Par leur diversité et leur importance au niveau de la communication de masse et de la rentabilité économique, les médias constituent un levier de la vie politique et de la démocratie participative. Or, le champ médiatique se caractérise par une double carence : l'image de la femme y est souvent négative et la présence des femmes dans les débats politiques est marginale, y compris quand ces débats sont animés par des femmes journalistes.

Pour remédier à cette double carence, il importe de réformer le système d'information de sorte à assurer une visibilité publique aux femmes pour qu'elles puissent s'exprimer autant que les hommes et diffuser une image active en rupture avec les stéréotypes véhiculés par la publicité et les feuilletons télévisés.

- Les structures politiques représentatives

La présence des femmes dans les structures politiques est à renforcer, car leur représentation reste très faible tant dans les partis politiques que dans les structures étatiques de prise des décisions. Ce qui constitue un frein à l'émergence d'une conscience collective de promotion de genre. Les acteurs politiques doivent travailler à une dynamique favorisant la présence des femmes dans différentes structures de représentation politique qui constituent, à vrai dire, une véritable « école de la citoyenneté ».
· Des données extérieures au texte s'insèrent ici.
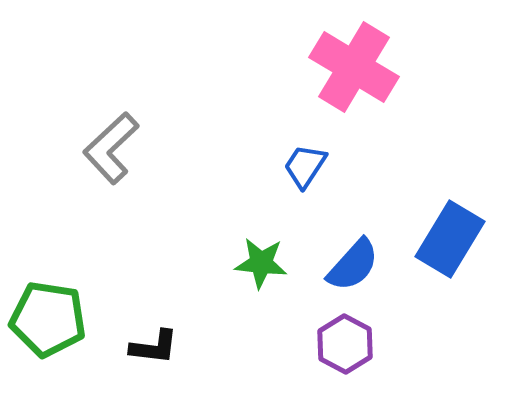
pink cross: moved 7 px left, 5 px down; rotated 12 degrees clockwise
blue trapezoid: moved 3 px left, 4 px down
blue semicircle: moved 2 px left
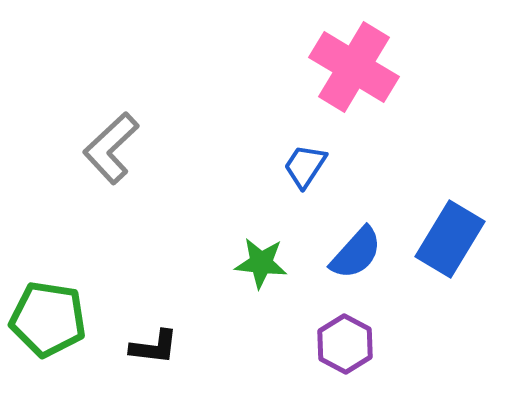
blue semicircle: moved 3 px right, 12 px up
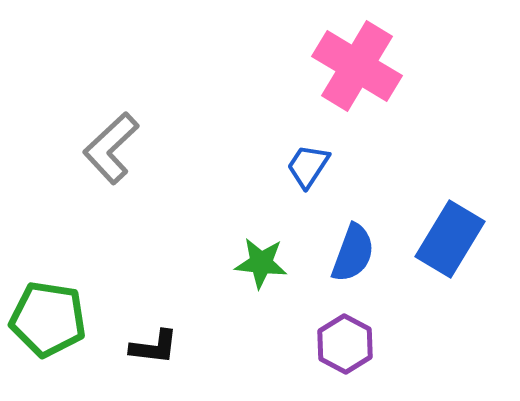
pink cross: moved 3 px right, 1 px up
blue trapezoid: moved 3 px right
blue semicircle: moved 3 px left; rotated 22 degrees counterclockwise
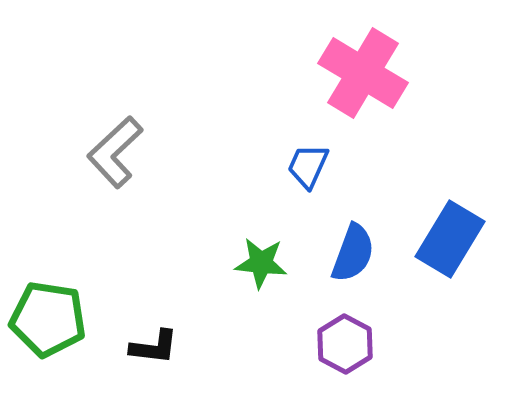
pink cross: moved 6 px right, 7 px down
gray L-shape: moved 4 px right, 4 px down
blue trapezoid: rotated 9 degrees counterclockwise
- L'action des organisations féminines et de la société civile

Ces organisations doivent revoir leurs approches en ce qui concerne la participation politique des femmes. Il s'avère important de se rapprocher davantage de la base pour impulser des changements significatifs en faveur de la participation politique des femmes. Tout au long de l'enquête, il a été constaté une déconnexion assez prononcée de la base féminine aux leaders de la société civile, surtout en milieu rural et semi rural. Un effort de rapprochement est indispensable.
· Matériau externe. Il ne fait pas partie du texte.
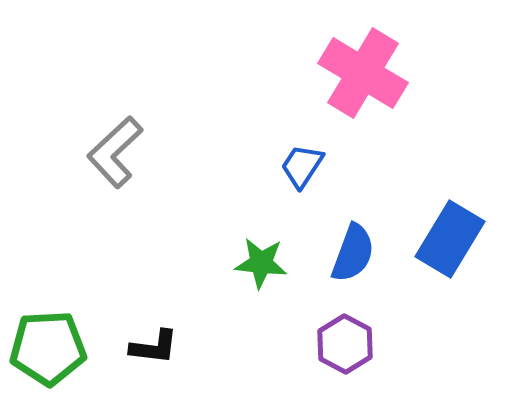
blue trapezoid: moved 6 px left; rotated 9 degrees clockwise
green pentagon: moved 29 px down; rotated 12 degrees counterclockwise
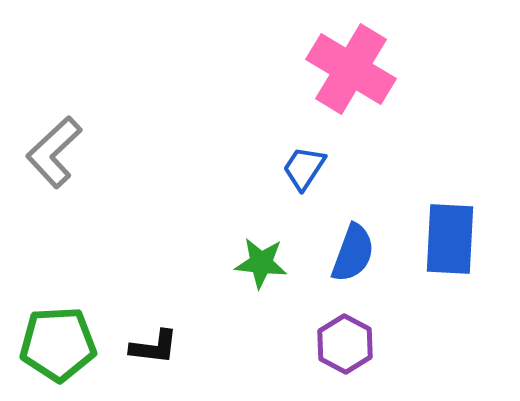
pink cross: moved 12 px left, 4 px up
gray L-shape: moved 61 px left
blue trapezoid: moved 2 px right, 2 px down
blue rectangle: rotated 28 degrees counterclockwise
green pentagon: moved 10 px right, 4 px up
- La connexion entre le local et le global

Aussi bien pour la société civile que pour les acteurs étatiques, il est important d'établir une interaction entre le local et le global. Ce qui implique une connaissance suffisante des réalités locales auxquelles les femmes font face et qui ont des implications sur leur participation politique.

1. Nécessité des palliatifs d'ordre institutionnel, législatif et associatif pour combler les retards des femmes.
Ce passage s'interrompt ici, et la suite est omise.